Re: [RFC PATCH 12/13] KVM: nSVM: Service local TLB flushes before nested transitions
From: Maxim Levitsky
Date: Tue Mar 04 2025 - 22:04:02 EST
On Mon, 2025-03-03 at 22:18 +0000, Yosry Ahmed wrote:
> On Fri, Feb 28, 2025 at 09:20:18PM -0500, Maxim Levitsky wrote:
> > On Wed, 2025-02-05 at 18:24 +0000, Yosry Ahmed wrote:
> > > KVM does not track TLB flush requests for L1 vs. L2. Hence, service
> > > local flush that target the current context before switching to a new
> > > one. Since ASIDs are tracked per-VMCB, service the flushes before every
> > > VMCB switch.
> > >
> > > This is conceptually similar to how nVMX calls
> > > kvm_service_local_tlb_flush_requests() in
> > > nested_vmx_enter_non_root_mode() and nested_vmx_vmexit(), with the
> > > following differences:
> > >
> > > 1. nVMX tracks the current VPID based on is_guest_mode(), so local TLB
> > > flushes are serviced before enter_guest_mode() and
> > > leave_guest_mode(). On the other hand, nSVM tracks the current ASID
> > > based on the current VMCB, so the TLB flushes are serviced before an
> > > VMCB switch.
> > >
> > > 2. nVMX only enters and leaves guest mode in
> > > nested_vmx_enter_non_root_mode() and nested_vmx_vmexit(). Other paths
> > > like vmx_set_nested_state() and vmx_leave_nested() call into these
> > > two functions. On the other hand, nSVM open codes the switch in
> > > functions like svm_set_nested_state() and svm_leave_nested(), so
> > > servicing the flush in svm_switch_svm() is probably most reliable.
> > >
> > > Signed-off-by: Yosry Ahmed <yosry.ahmed@xxxxxxxxx>
> > > ---
> > > arch/x86/kvm/svm/svm.c | 6 ++++++
> > > 1 file changed, 6 insertions(+)
> > >
> > > diff --git a/arch/x86/kvm/svm/svm.c b/arch/x86/kvm/svm/svm.c
> > > index 5e7b1c9bfa605..6daa7efa9262b 100644
> > > --- a/arch/x86/kvm/svm/svm.c
> > > +++ b/arch/x86/kvm/svm/svm.c
> > > @@ -1421,6 +1421,12 @@ static void svm_vcpu_reset(struct kvm_vcpu *vcpu, bool init_event)
> > >
> > > void svm_switch_vmcb(struct vcpu_svm *svm, struct kvm_vmcb_info *target_vmcb)
> > > {
> > > + /*
> > > + * ASIDs are tracked per-VMCB. Perform any pending TLB flushes for the
> > > + * current VMCB before switching to a new one.
> > > + */
> > > + kvm_service_local_tlb_flush_requests(&svm->vcpu);
> > > +
> > > svm->current_vmcb = target_vmcb;
> > > svm->vmcb = target_vmcb->ptr;
> > > }
> >
> > Note that another difference between SVM and VMX is that this code will only set tlb_ctl
> > in the current vmcb, the actual flush can happen much later, when we do VM entry with this vmcb,
> > e.g if we are now in L2, the flush will happen when we enter L2 again.
>
> Right, but I think the internal implementation of the TLB flushes is not
> relevant in this specific instance. Do you think it would be useful to
> mention that here?
I am not sure to be honest, I just mentioned this because in theory there can be a difference,
in regard to the fact that we might think that we flushed the TLB while in fact we haven't yet.

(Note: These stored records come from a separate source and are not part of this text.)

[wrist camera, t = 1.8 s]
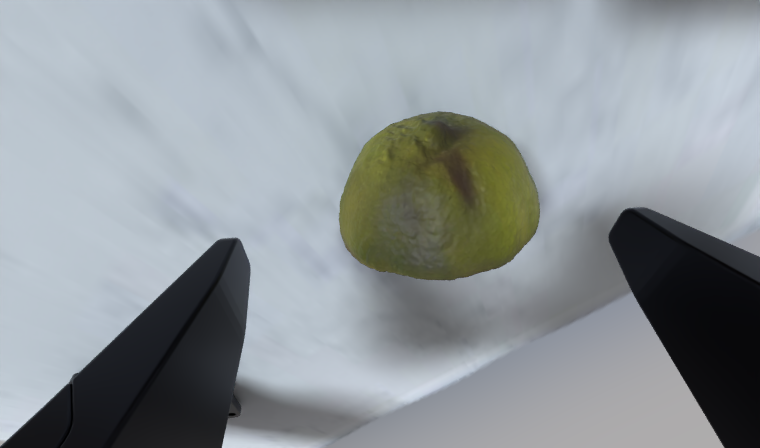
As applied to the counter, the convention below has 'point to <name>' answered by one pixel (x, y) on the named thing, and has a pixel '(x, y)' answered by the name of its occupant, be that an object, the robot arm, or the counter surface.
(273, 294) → the counter surface
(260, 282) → the counter surface
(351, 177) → the lime
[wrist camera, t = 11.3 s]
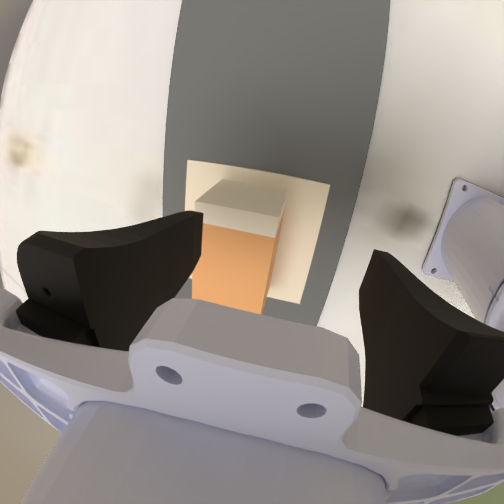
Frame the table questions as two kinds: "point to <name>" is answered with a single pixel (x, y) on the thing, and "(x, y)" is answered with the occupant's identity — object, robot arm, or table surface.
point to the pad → (293, 224)
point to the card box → (238, 244)
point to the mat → (278, 107)
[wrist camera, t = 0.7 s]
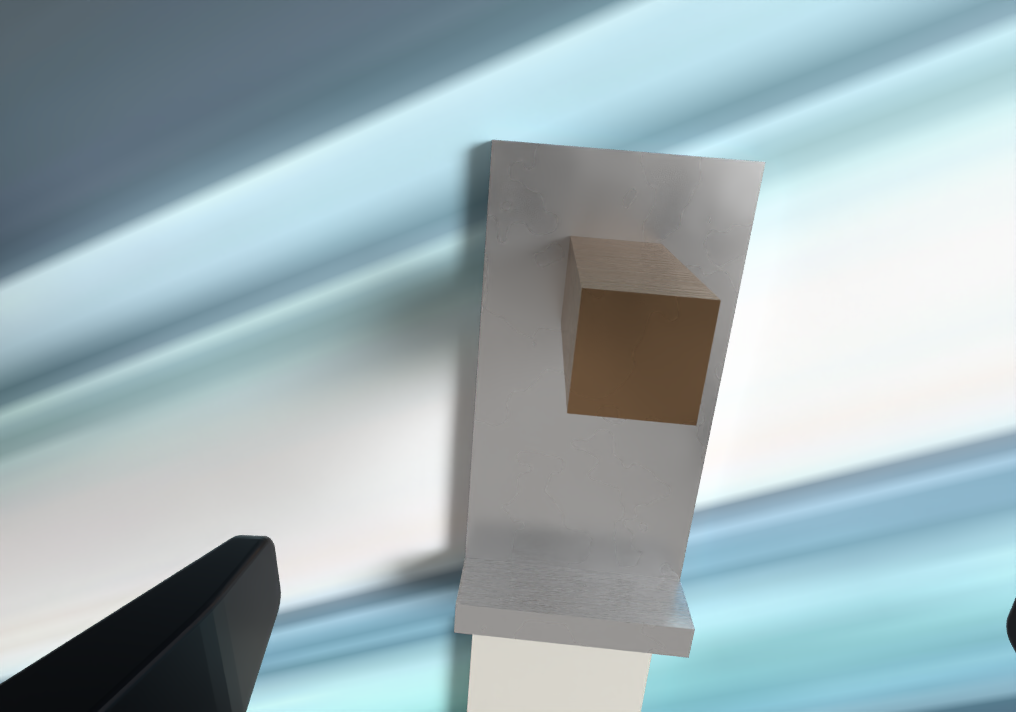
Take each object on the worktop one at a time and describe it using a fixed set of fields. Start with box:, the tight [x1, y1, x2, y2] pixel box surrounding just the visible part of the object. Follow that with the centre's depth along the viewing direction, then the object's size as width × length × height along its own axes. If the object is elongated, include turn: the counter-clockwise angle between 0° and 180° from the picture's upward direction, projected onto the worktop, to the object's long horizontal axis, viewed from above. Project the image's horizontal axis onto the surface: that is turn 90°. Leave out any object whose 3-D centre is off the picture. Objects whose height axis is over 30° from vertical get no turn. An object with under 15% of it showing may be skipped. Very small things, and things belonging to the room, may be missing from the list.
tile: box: [467, 635, 652, 712], centre depth 26 cm, size 7×7×2 cm
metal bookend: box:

I am trying my best to think about what hidden problems might lurk around and surface later.
Not directly related to the above, but I am thinking:
I really like the way SVM flush works because it ensures that redundant flushes don't cost anything.
I wonder if we can make VMX code emulate this,
by having an emulated 'tlb_control' field and then doing the flush (INVEPT) on VM entry.
Best regards,
Maxim Levitsky
>
> If we were to document the difference in TLB flush handling between VMX
> and SVM I think a better place would be at kvm_vcpu_flush_tlb_*(), or
> maybe in kvm_host.h where the vendor callbacks are defined? Not sure.
>
> > I think that this is correct but I might be mistaken.
> >
> > Reviewed-by: Maxim Levitsky <mlevitsk@xxxxxxxxxx>
>
> Thanks!
>